After - Improved Behavior

oha-pr-363-after.mp4

Before - Existing Behavior

oha-pr-363-before.mp4

- Partial fix for hatoo#361 - ONLY implemented for the `-z 10s` (work_until) case - TODO: - [ ] The futures are not aborted when the timer is hit, which will cause long running requests to delay the program exit - this is only due to a borrow/move problem that I cannot figure out - [ ] Implement for the non-`work_until` cases - [ ] Add a timeout to the TCP socket setup - this appears to be where some of the delay on shutdown is happening if the server closes after startup - [ ] Consider adding a delay to the reconnect loop so that it will not try to connect more than 1 time per second per concurrent connection - Without this the connect loop will spin at ~23k connect attempts/second for `-c 20`, for example - Test cases: - Start with the server not running at all (never connects) - Currently this will exit on time - IMPROVED: Previously this would attempt to connect once for each `-c`, fail, and immediately exit - IMPROVED: Currently this will repeatedly try to connect until the specified timeout expires, then it will exit - Start with the server running and leave it running - This works fine as before - Start with the server running, exit the server, then restart the server before the test completes - This initially makes requests - IMPROVED: Previously this would OOM even if the server restarted - IMPROVED: Currently this will reconnect and continue making requests if the server restarts

hatoo · 2024-01-06T09:01:41Z

Great catch! 👍

I understand that a TCP connection should be restarted when one of the parallel connections gets an IO/hyper error.

I updated work_until to be simpler I believe.
I want to focus work_until only on this PR and fix others later.

Add a timeout to the TCP socket setup - this appears to be where some of the delay on shutdown is happening if the server closes after startup

I can't see any effect of connection timeout in my environment.
Perhaps it depends on server implementation.
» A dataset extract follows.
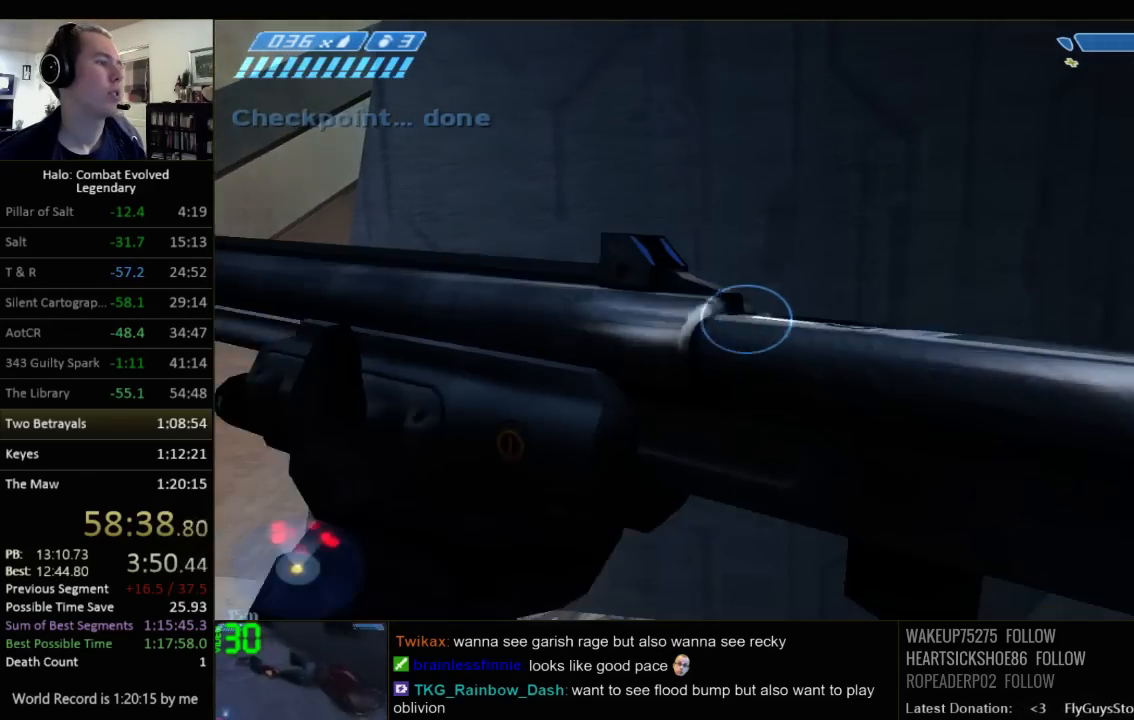
{"keys": ["a"], "mouse": [], "events": [[450, "a", "down"]]}
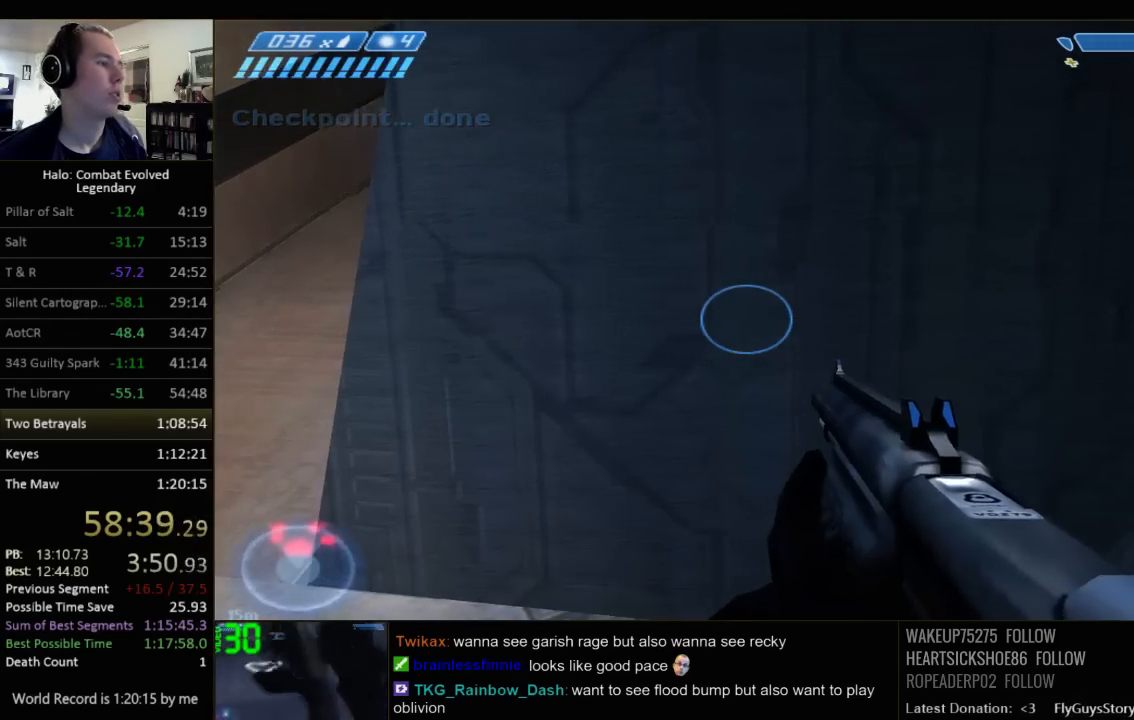
{"keys": ["a"], "mouse": [], "events": [[17, "a", "up"], [334, "a", "down"]]}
Could you provide the server code and Node version?

Consider adding a delay to the reconnect loop so that it will not try to connect more than 1 time per second per concurrent connection - Without this the connect loop will spin at ~23k connect attempts/second for -c 20, for example

Is it a big problem for you?
I think this solution isn't ideal. I think the issue should be solved using hdrhistogram (not collecting all data naively).

huntharo · 2024-01-08T02:06:02Z

Great catch! 👍

I understand that a TCP connection should be restarted when one of the parallel connections gets an IO/hyper error.

👍

I updated work_until to be simpler I believe. I want to focus work_until only on this PR and fix others later.

Sounds good to me. I saw the alternatively approach with work_until... if it passes all the tests it's good with me as it's quite a bit simpler.

Add a timeout to the TCP socket setup - this appears to be where some of the delay on shutdown is happening if the server closes after startup

I can't see any effect of connection timeout in my environment. Perhaps it depends on server implementation. Could you provide the server code and Node version?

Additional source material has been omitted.